▸ **Available data**:
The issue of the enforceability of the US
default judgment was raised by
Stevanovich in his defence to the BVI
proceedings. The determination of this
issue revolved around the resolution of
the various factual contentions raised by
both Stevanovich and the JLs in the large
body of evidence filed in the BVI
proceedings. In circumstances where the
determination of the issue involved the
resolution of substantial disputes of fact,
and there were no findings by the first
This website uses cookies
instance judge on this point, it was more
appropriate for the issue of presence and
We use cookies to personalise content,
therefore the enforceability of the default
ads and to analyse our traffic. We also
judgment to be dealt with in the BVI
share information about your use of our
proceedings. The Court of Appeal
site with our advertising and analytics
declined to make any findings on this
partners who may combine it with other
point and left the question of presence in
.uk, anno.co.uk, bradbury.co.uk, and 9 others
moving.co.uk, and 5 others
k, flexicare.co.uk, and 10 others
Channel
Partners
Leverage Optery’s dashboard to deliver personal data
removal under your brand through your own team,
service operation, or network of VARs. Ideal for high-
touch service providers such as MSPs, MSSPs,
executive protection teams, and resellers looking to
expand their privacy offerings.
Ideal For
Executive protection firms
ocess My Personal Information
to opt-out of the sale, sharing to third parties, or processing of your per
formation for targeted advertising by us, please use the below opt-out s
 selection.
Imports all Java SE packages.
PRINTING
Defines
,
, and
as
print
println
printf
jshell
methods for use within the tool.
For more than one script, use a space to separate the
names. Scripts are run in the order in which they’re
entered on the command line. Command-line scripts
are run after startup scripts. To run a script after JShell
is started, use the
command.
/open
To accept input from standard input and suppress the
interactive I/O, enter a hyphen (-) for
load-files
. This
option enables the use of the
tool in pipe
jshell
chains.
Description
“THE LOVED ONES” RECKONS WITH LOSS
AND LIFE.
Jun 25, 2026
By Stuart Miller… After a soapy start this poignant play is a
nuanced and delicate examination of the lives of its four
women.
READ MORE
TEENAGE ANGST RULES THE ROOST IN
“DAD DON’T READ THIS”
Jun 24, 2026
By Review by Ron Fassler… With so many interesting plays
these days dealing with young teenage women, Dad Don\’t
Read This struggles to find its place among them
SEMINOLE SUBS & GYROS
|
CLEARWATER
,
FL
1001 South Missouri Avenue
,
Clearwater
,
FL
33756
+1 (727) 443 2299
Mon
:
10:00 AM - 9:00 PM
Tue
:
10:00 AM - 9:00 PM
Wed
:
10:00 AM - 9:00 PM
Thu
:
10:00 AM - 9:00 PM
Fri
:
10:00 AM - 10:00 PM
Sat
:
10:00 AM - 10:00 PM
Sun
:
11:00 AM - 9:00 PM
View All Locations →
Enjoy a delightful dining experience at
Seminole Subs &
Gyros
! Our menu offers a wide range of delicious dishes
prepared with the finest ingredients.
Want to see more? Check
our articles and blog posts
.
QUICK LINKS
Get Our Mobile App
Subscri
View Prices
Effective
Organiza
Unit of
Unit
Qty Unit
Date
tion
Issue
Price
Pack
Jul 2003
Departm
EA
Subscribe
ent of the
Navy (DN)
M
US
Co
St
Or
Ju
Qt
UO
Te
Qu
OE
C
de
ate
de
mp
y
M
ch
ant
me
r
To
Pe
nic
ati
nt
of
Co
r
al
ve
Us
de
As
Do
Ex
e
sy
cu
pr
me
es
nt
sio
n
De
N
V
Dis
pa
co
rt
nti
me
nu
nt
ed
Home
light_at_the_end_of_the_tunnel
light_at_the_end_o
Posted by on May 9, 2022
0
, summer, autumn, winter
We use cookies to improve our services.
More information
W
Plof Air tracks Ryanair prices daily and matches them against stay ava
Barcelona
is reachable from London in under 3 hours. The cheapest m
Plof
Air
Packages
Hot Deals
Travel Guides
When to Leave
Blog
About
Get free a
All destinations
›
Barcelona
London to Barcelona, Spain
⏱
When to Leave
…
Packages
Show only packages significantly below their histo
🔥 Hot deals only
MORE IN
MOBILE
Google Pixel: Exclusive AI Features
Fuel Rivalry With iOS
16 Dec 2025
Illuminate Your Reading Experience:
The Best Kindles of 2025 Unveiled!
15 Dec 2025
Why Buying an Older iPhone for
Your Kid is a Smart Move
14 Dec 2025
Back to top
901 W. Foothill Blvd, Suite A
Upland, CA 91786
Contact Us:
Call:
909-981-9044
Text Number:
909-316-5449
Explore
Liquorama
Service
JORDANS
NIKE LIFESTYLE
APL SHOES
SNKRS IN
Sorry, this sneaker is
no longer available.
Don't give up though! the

▸ **Your task**:
Write out every line of text from the records above, character for character and in their original order.

▸ **Solution for this exercise**:
The issue of the enforceability of the US
default judgment was raised by
Stevanovich in his defence to the BVI
proceedings. The determination of this
issue revolved around the resolution of
the various factual contentions raised by
both Stevanovich and the JLs in the large
body of evidence filed in the BVI
proceedings. In circumstances where the
determination of the issue involved the
resolution of substantial disputes of fact,
and there were no findings by the first
This website uses cookies
instance judge on this point, it was more
appropriate for the issue of presence and
We use cookies to personalise content,
therefore the enforceability of the default
ads and to analyse our traffic. We also
judgment to be dealt with in the BVI
share information about your use of our
proceedings. The Court of Appeal
site with our advertising and analytics
declined to make any findings on this
partners who may combine it with other
point and left the question of presence in
.uk, anno.co.uk, bradbury.co.uk, and 9 others
moving.co.uk, and 5 others
k, flexicare.co.uk, and 10 others
Channel
Partners
Leverage Optery’s dashboard to deliver personal data
removal under your brand through your own team,
service operation, or network of VARs. Ideal for high-
touch service providers such as MSPs, MSSPs,
executive protection teams, and resellers looking to
expand their privacy offerings.
Ideal For
Executive protection firms
ocess My Personal Information
to opt-out of the sale, sharing to third parties, or processing of your per
formation for targeted advertising by us, please use the below opt-out s
 selection.
Imports all Java SE packages.
PRINTING
Defines
,
, and
as
print
println
printf
jshell
methods for use within the tool.
For more than one script, use a space to separate the
names. Scripts are run in the order in which they’re
entered on the command line. Command-line scripts
are run after startup scripts. To run a script after JShell
is started, use the
command.
/open
To accept input from standard input and suppress the
interactive I/O, enter a hyphen (-) for
load-files
. This
option enables the use of the
tool in pipe
jshell
chains.
Description
“THE LOVED ONES” RECKONS WITH LOSS
AND LIFE.
Jun 25, 2026
By Stuart Miller… After a soapy start this poignant play is a
nuanced and delicate examination of the lives of its four
women.
READ MORE
TEENAGE ANGST RULES THE ROOST IN
“DAD DON’T READ THIS”
Jun 24, 2026
By Review by Ron Fassler… With so many interesting plays
these days dealing with young teenage women, Dad Don\’t
Read This struggles to find its place among them
SEMINOLE SUBS & GYROS
|
CLEARWATER
,
FL
1001 South Missouri Avenue
,
Clearwater
,
FL
33756
+1 (727) 443 2299
Mon
:
10:00 AM - 9:00 PM
Tue
:
10:00 AM - 9:00 PM
Wed
:
10:00 AM - 9:00 PM
Thu
:
10:00 AM - 9:00 PM
Fri
:
10:00 AM - 10:00 PM
Sat
:
10:00 AM - 10:00 PM
Sun
:
11:00 AM - 9:00 PM
View All Locations →
Enjoy a delightful dining experience at
Seminole Subs &
Gyros
! Our menu offers a wide range of delicious dishes
prepared with the finest ingredients.
Want to see more? Check
our articles and blog posts
.
QUICK LINKS
Get Our Mobile App
Subscri
View Prices
Effective
Organiza
Unit of
Unit
Qty Unit
Date
tion
Issue
Price
Pack
Jul 2003
Departm
EA
Subscribe
ent of the
Navy (DN)
M
US
Co
St
Or
Ju
Qt
UO
Te
Qu
OE
C
de
ate
de
mp
y
M
ch
ant
me
r
To
Pe
nic
ati
nt
of
Co
r
al
ve
Us
de
As
Do
Ex
e
sy
cu
pr
me
es
nt
sio
n
De
N
V
Dis
pa
co
rt
nti
me
nu
nt
ed
Home
light_at_the_end_of_the_tunnel
light_at_the_end_o
Posted by on May 9, 2022
0
, summer, autumn, winter
We use cookies to improve our services.
More information
W
Plof Air tracks Ryanair prices daily and matches them against stay ava
Barcelona
is reachable from London in under 3 hours. The cheapest m
Plof
Air
Packages
Hot Deals
Travel Guides
When to Leave
Blog
About
Get free a
All destinations
›
Barcelona
London to Barcelona, Spain
⏱
When to Leave
…
Packages
Show only packages significantly below their histo
🔥 Hot deals only
MORE IN
MOBILE
Google Pixel: Exclusive AI Features
Fuel Rivalry With iOS
16 Dec 2025
Illuminate Your Reading Experience:
The Best Kindles of 2025 Unveiled!
15 Dec 2025
Why Buying an Older iPhone for
Your Kid is a Smart Move
14 Dec 2025
Back to top
901 W. Foothill Blvd, Suite A
Upland, CA 91786
Contact Us:
Call:
909-981-9044
Text Number:
909-316-5449
Explore
Liquorama
Service
JORDANS
NIKE LIFESTYLE
APL SHOES
SNKRS IN
Sorry, this sneaker is
no longer available.
Don't give up though! the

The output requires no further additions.